A performance art piece inspired by the Greek tragedy of suffering and the absurd

MONTREAL – It’s a show about life and death.

Based on the Greek myth “Sisyphus”, Montreal artist Victor Pilon will shovel 300 tonnes of sand at the Olympic Stadium.

It is a modern study of the absurdity and repetition of life, based on an old legend.

For angering Zeus, king of the gods, Sisyphus, a mere mortal, was condemned to a repetitive task for eternity: pushing a boulder up a mountain every day, just to see it come down again.
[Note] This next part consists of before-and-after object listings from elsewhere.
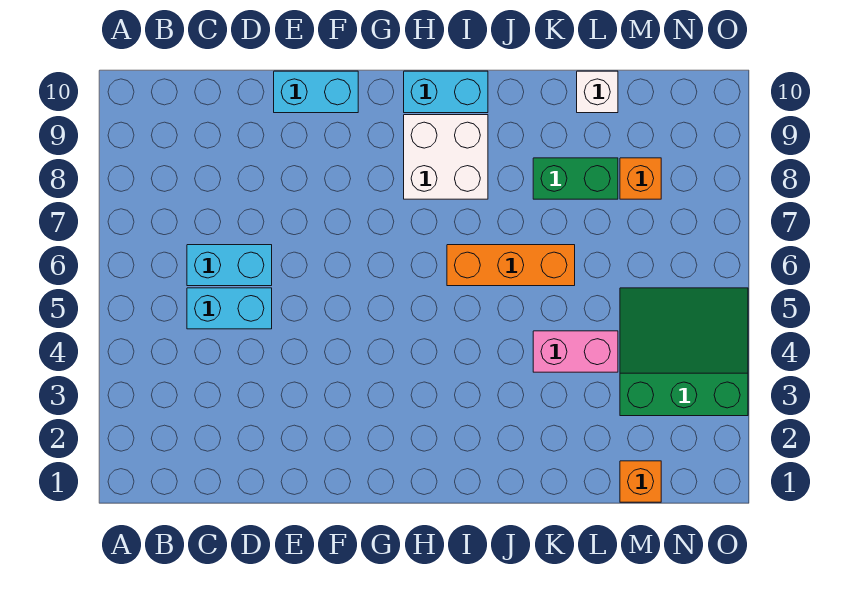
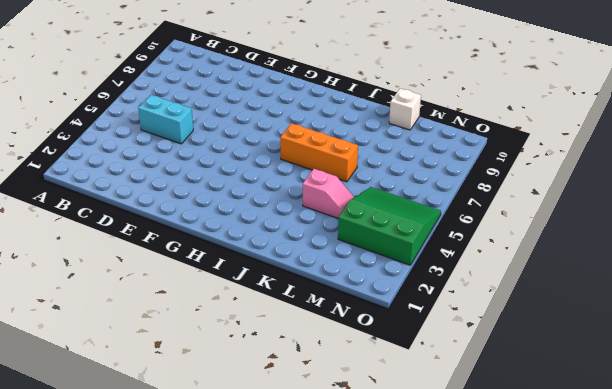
pink slope K4:L4 level 1 top K -> pink brick K4:L4 level 1
none -> cyan brick C6:D6 level 1
none -> cyan brick E10:F10 level 1
none -> white brick H8:I9 level 1

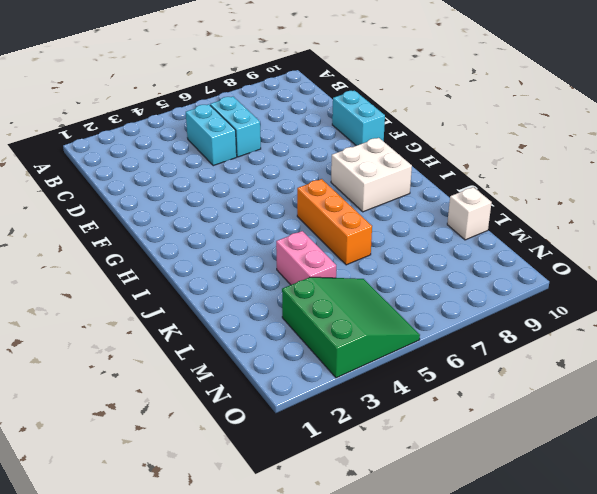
none -> cyan brick H10:I10 level 1
none -> green brick K8:L8 level 1
none -> orange brick M1 level 1

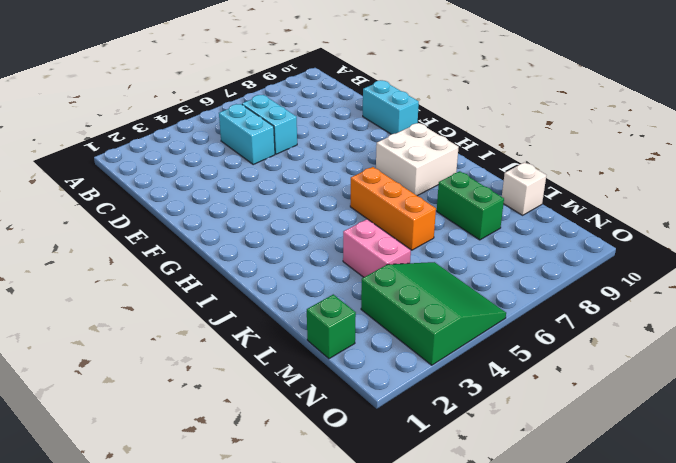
green brick M1 level 1 -> orange brick M1 level 1
none -> cyan brick H10:I10 level 1
none -> orange brick M8 level 1

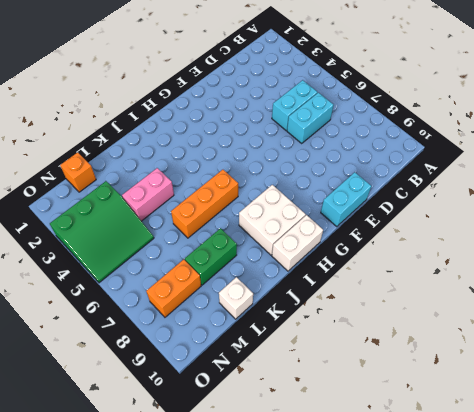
white brick H10:I10 level 1 -> cyan brick H10:I10 level 1
orange brick M8:N8 level 1 -> orange brick M8 level 1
Pilon traded the rock for sand.

“I thought to myself, ‘If Sisyphus pushes this rock up the mountain and it comes down and shatters and shatters forever, what will become of it? Sand, ‘”he said.

As of September 28, Pilon will shovel the equivalent of 300 tonnes of sand across the East Hall of the Olympic Stadium. It will take a month.

The only shovel he’ll use contains a microphone, so the audience will hear and see every scoop.

“The shovel can be shared with others and I will see if they are ready to become Sisyphus, and be part of the experience of the absurd because it’s totally absurd: to do something that does not end and accomplishes nothing, “he said.

The spark of this project was the death of Pilon’s longtime partner, who died in a car crash.

He knows he will suffer while shoveling, but not as much as he has been since Sylvain’s death.

Pilon said his plan touched others who have lost loved ones.

A Big O employee approached him with her story.

“It helps me get through my grief,” she told Pilon. “I lost my child a few months ago.”

“She’s just starting to cry, I’m starting to cry,” Pilon said. “I will shovel for you and I will shovel for your son.”

While people are watching, he wants them to think too.

“This is a wake-up call: what do I want to do with my life,” he said. “Do I want to travel every day to go to work, what’s the point? What’s the meaning? The piece will be more contemplation, reflection, questioning and introspection.”

He added that the timeliness of the play is important.

“I think COVID also reminded us of the essence of life,” he said. “When I’m in pain. When I’m in anguish and insecurity. I’ll think of them.”

The show starts Tuesday at noon and is free although a vaccination passport is required for entry.